#### Action item:
Each entry should be transcribed exactly as written, and any picture left out.
++++ Source material
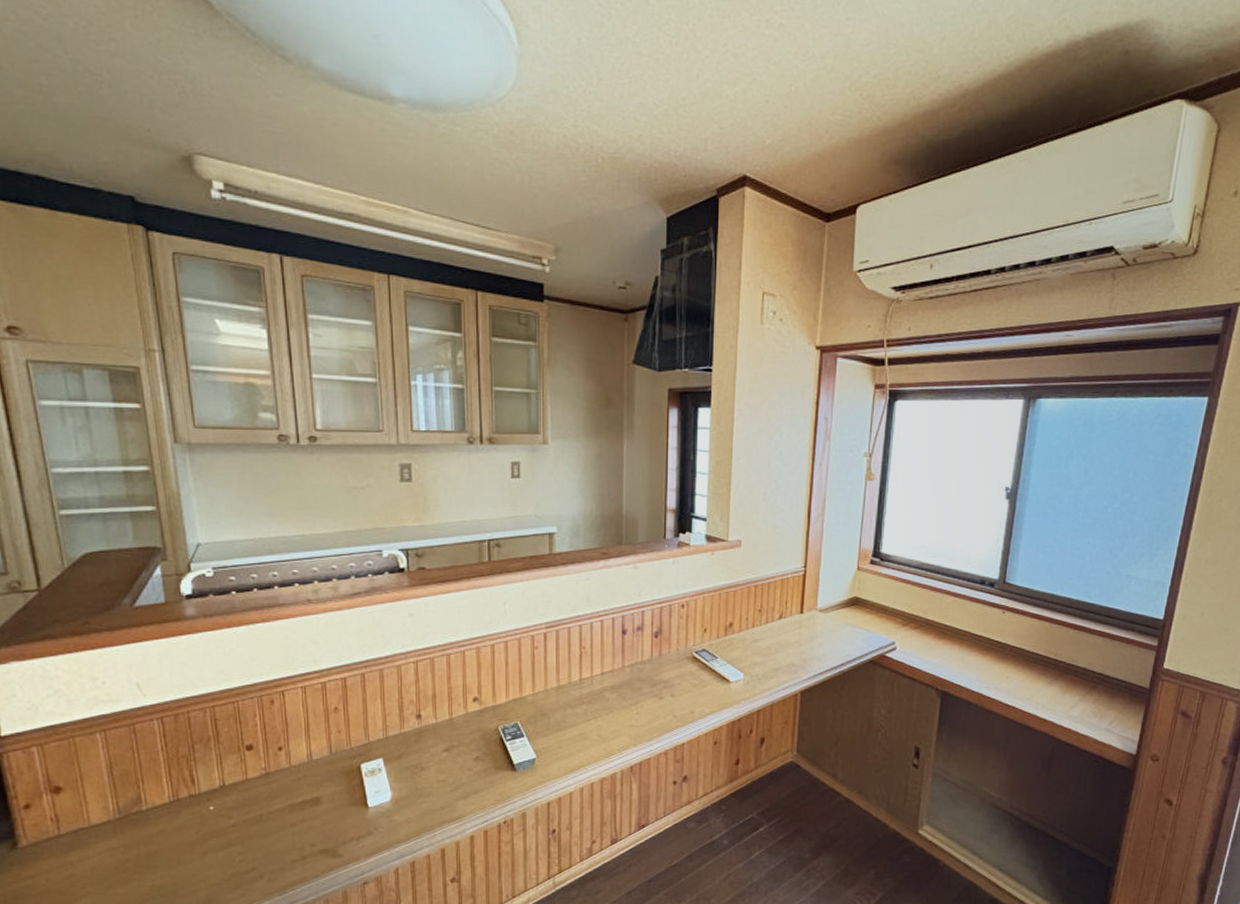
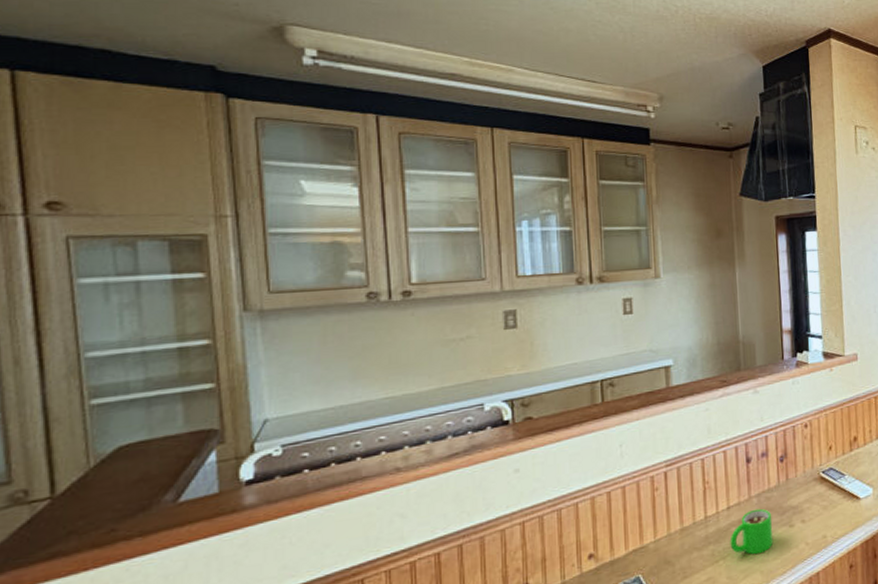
mug: none [602,678,643,719] -> present [730,508,773,555]

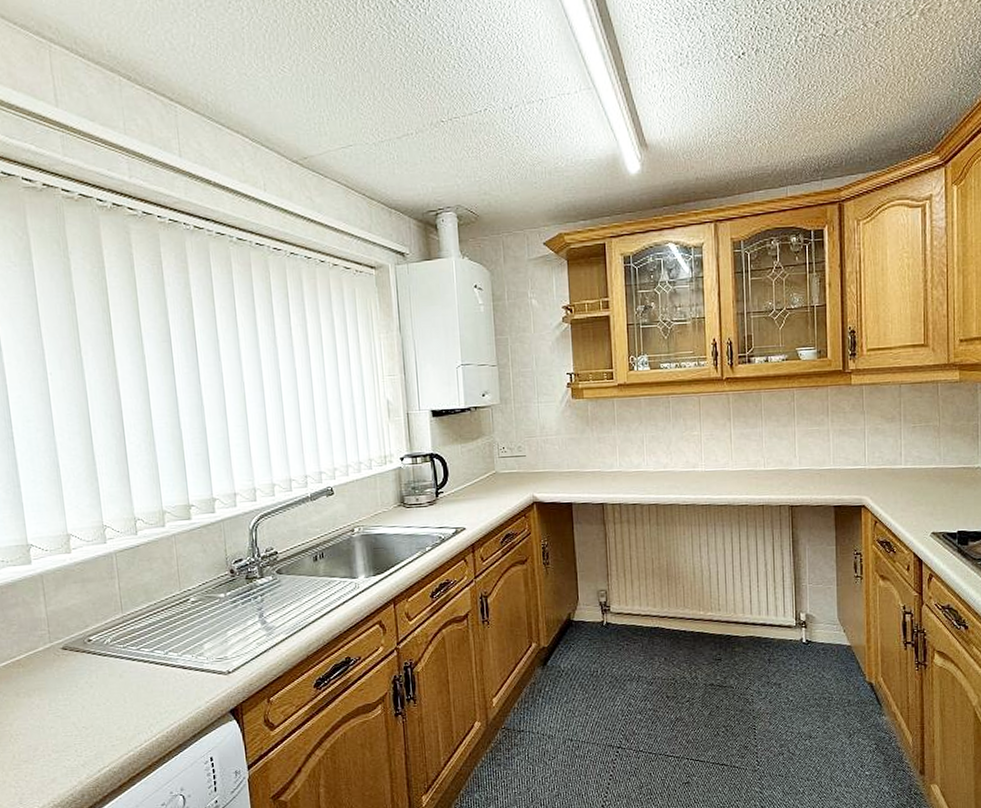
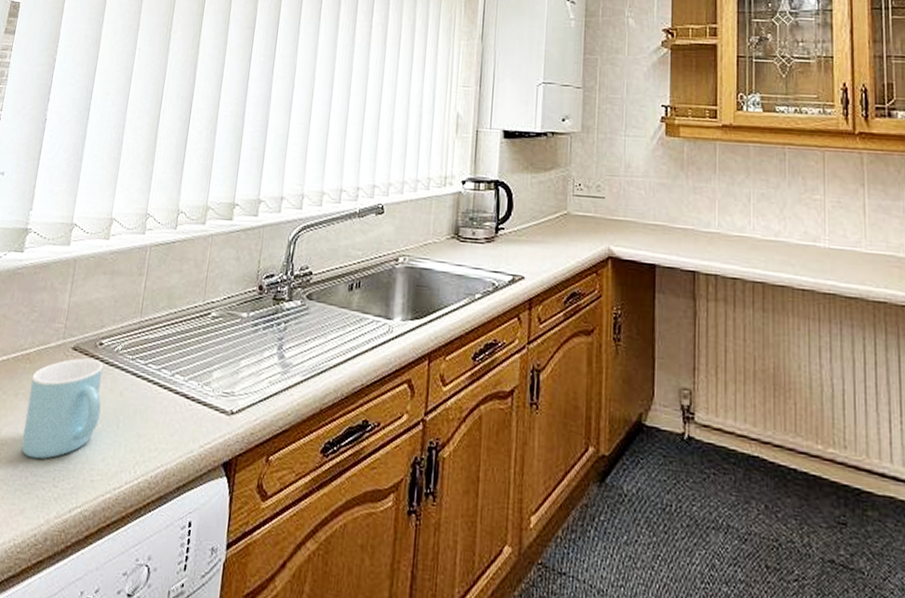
mug: none [28,654,106,740] -> present [21,358,104,460]

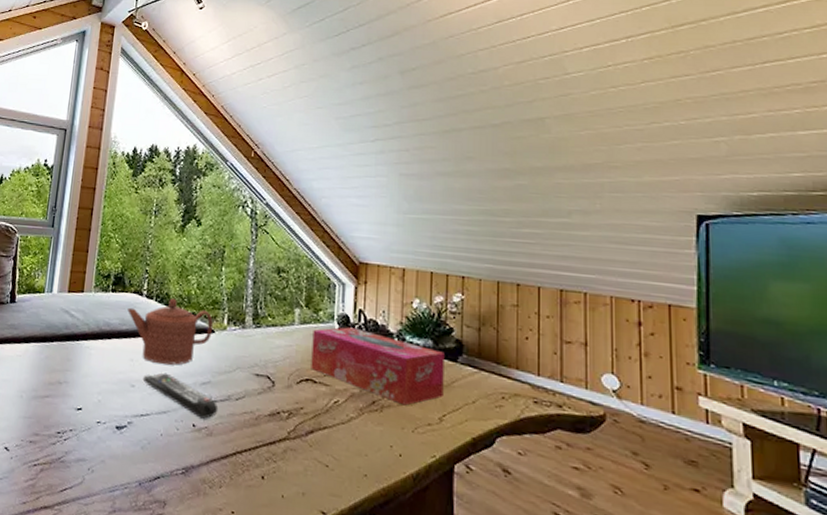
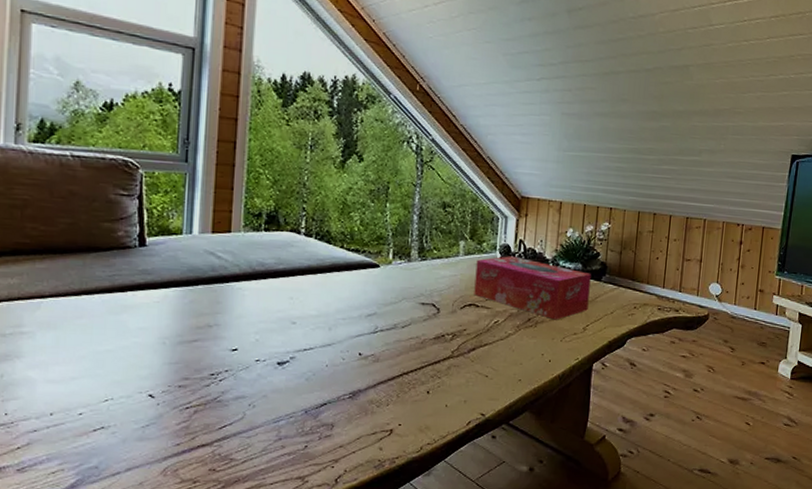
teapot: present [128,298,213,365] -> none [284,235,378,301]
remote control: present [142,373,218,419] -> none [304,308,385,347]

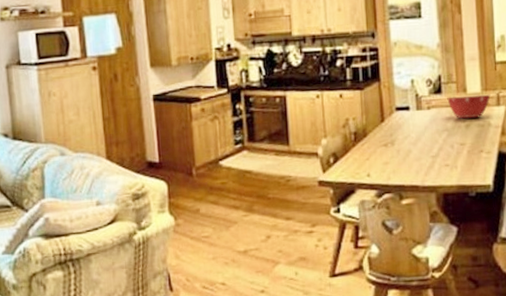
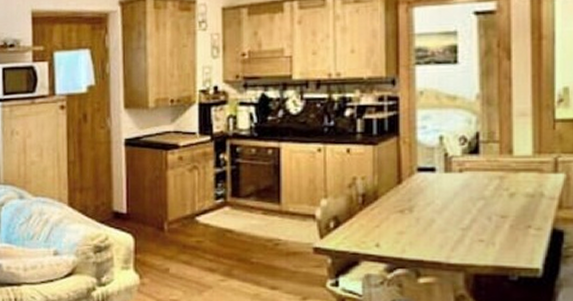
mixing bowl: present [447,94,491,119] -> none [486,158,546,186]

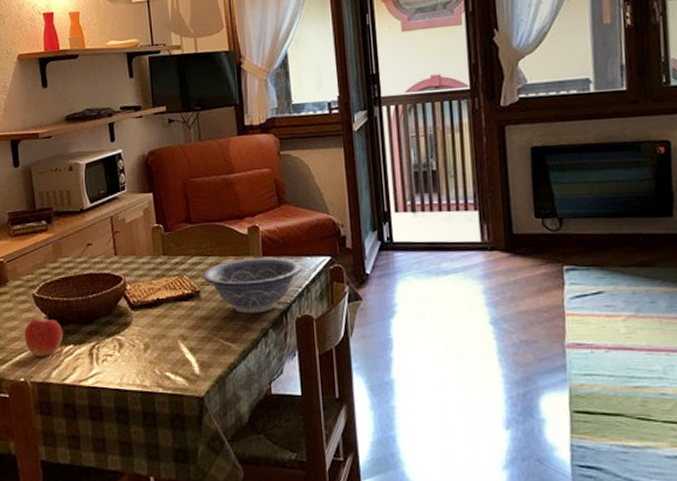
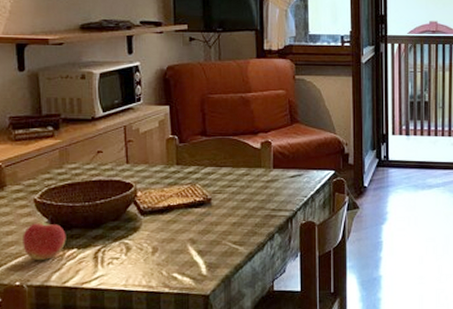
decorative bowl: present [202,257,302,314] -> none [214,170,308,220]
++++++++
#### Answer for the task:
mug: none [602,678,643,719] -> present [730,508,773,555]

mug: none [28,654,106,740] -> present [21,358,104,460]

teapot: present [128,298,213,365] -> none [284,235,378,301]
remote control: present [142,373,218,419] -> none [304,308,385,347]

mixing bowl: present [447,94,491,119] -> none [486,158,546,186]

decorative bowl: present [202,257,302,314] -> none [214,170,308,220]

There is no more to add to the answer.